Utopies et fantasmes médiatiques

La guerre que mène l’OTAN dans les Balkans aura permis de révéler au grand jour trois grandes croyances utopiques, allégrement reprises par les médias, qui les présentent sous la forme de véritables lieux communs auxquels nous sommes tenus d’adhérer, alors qu’elles ne sont tout au plus que des illusions. La première est ce que l’on pourrait appeler la « croyance communautaire ». La seconde concerne l’Europe et la troisième la guerre technologique. Ne sommes-nous pas handicapés, dans nos analyses du conflit, par le fait que nous croyons finalement que les peuples des Balkans forment des communautés précises, clairement identifiables et, comme le dit la presse américaine, « ethniquement distinctes ». Cette manière de voir les choses, outre qu’elle nous conforte dans le fait que nous, au moins, sommes « modernes », fait prendre l’effet pour la cause.

Avant l’irruption des partis nationalistes communautaires de tous bords dont l’action a ensanglanté la région, les derniers clivages culturels tendaient clairement à s’estomper. Pour une raison simple : les communautés n’existent plus et le mode de vie moderne est dominé, à Belgrade comme à Pristina, (aussi bien qu’à New York ou Paris) par un lien social de type individualiste (opposé au mode de vie « holiste » qui a maintenant disparu). Ce que les nationalistes croates, serbes ou albanais proposent n’en est plus que le fantôme désincarné, qui ne reviendra jamais plus à la vie. C’est d’ailleurs dans l’espace de cette impossibilité, de cette utopie communautaire, que les frustrations s’exacerbent. Si l’OTAN n’a à proposer comme solution que le fait d’entériner une telle partition fantasmatique, nous sommes condamnés à un conflit qui durera encore longtemps, sous des formes variés, même après la fin de cette guerre-là. C’est d’ailleurs comme cela qu’elle a commencé, avec, par exemple, l’encouragement des Allemands au séparatisme croate.

La seconde utopie est celle de l’Europe, dont tous les médias nous disent aujourd’hui l’absence criante dans le conflit, qui aurait pour conséquence l’abandon aux Américains du leadership de l’opération. L’alternative serait donc entre une Europe forte ou la mainmise des Américains. N’est-ce pas une fausse alternative ? De n’avoir conçu que le choix entre les Américains ou une défense européenne pour l’instant inexistante, nous avons peut-être manqué le coche d’une véritable alliance militaire entre les différents pays du continent qui aurait du coup été capable d’une intervention sur le terrain, pour ramener la paix, autrement plus nuancée que les coups de massues contre-productifs qui semblent être le seul horizon des Américains. Rappelons que les budgets militaires réunis des grands pays du continent dépassent son équivalent américain. Nul besoin de ce fantasme d’Europe pour que les armées des différentes nations du continent puissent agir ensemble de façon coordonnée. La propagande constante que pratiquent la plupart des médias en faveur de l’utopie européenne empêche la formulation même d’une telle option et nous condamne soit à l’impuissance soit au phantasme d’un avenir où l’Europe serait une sorte de clone de l’Amérique, à son tout superpuissance.
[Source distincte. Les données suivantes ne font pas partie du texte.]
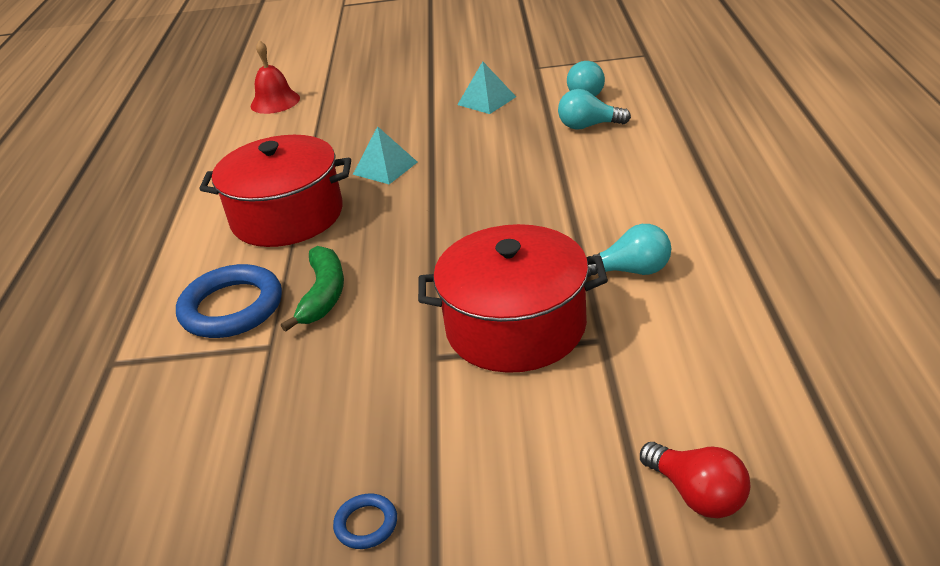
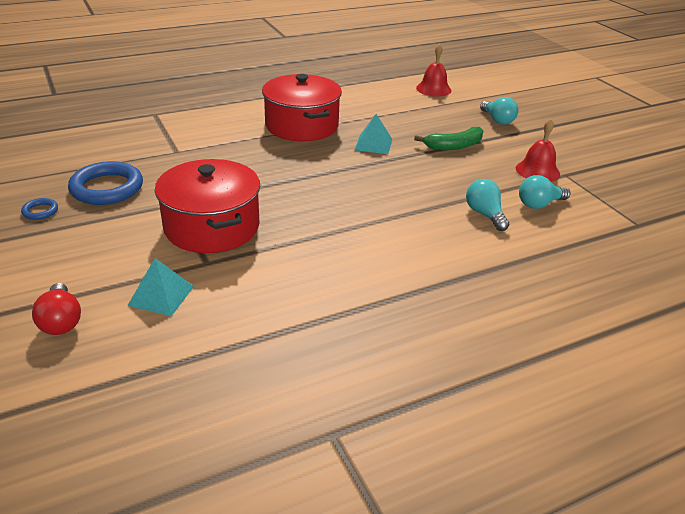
camera: 60 degrees right, 0 degrees up
blue ring [176,264,282,338] -> blue ring moved to [68,161,143,205]
green banana [281,246,344,332] -> green banana moved to [414,127,483,150]
turquoise pyramid [457,61,516,114] -> turquoise pyramid moved to [127,258,194,316]
turquoise light bulb [587,224,671,277] -> turquoise light bulb moved to [480,97,518,125]
red light bulb [640,442,750,518] -> red light bulb turned 45 degrees counterclockwise [32,283,81,335]
none -> red bell [516,119,560,182]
La troisième utopie est celle de la guerre technologique. La croyance dans les vertus de la technologie est fortement enracinée dans la culture américaine et surtout dans ses élites dirigeantes, depuis au moins un demi-siècle. Nous mesurons mal, en Europe, la force inouïe de cette utopie, qui tient en partie de l’irrationnel. Son contenu se résume en quelques phrases : tout changement, toute modification d’une situation, toute résolution de problème, passe désormais par une solution technologique, notamment en termes d’information et de communication. Ce discours n’est pas nouveau. Il a pris racine dans les années quarante et a souvent été décrit comme un nouveau messianisme. Le premier terrain d’application de cette utopie technologique a été, justement, l’US Air force, première arme à être informatisée massivement dès le début des années cinquante. La croyance que les conflits modernes sont désormais des conflits par ordinateurs interposés est désormais installée. Là aussi, les médias ont fait le lit de cette idéologie, en parant par exemple Internet de toutes les vertus et de tous les pouvoirs. Nous n’éviterons pas, dans ce conflit des Balkans, la confrontation avec cette idée désagréable que l’utopie technologique tente de nous faire oublier : non seulement la guerre est toujours injuste mais elle transforme ses acteurs en barbares. La justification ultime de la guerre technologique est qu’elle serait une guerre sans victimes, en quelque sorte pacifique. La réalité nous saute ici au visage, cette guerre, nous la faisons finalement avec les morts des autres, des réfugiés fuyant une soldatesque ne cherchant qu’à se venger des coups reçus, comme des civils serbes, désormais transformés, par une métonymie dont seuls les médias ont le secret, en « victimes collatérales ».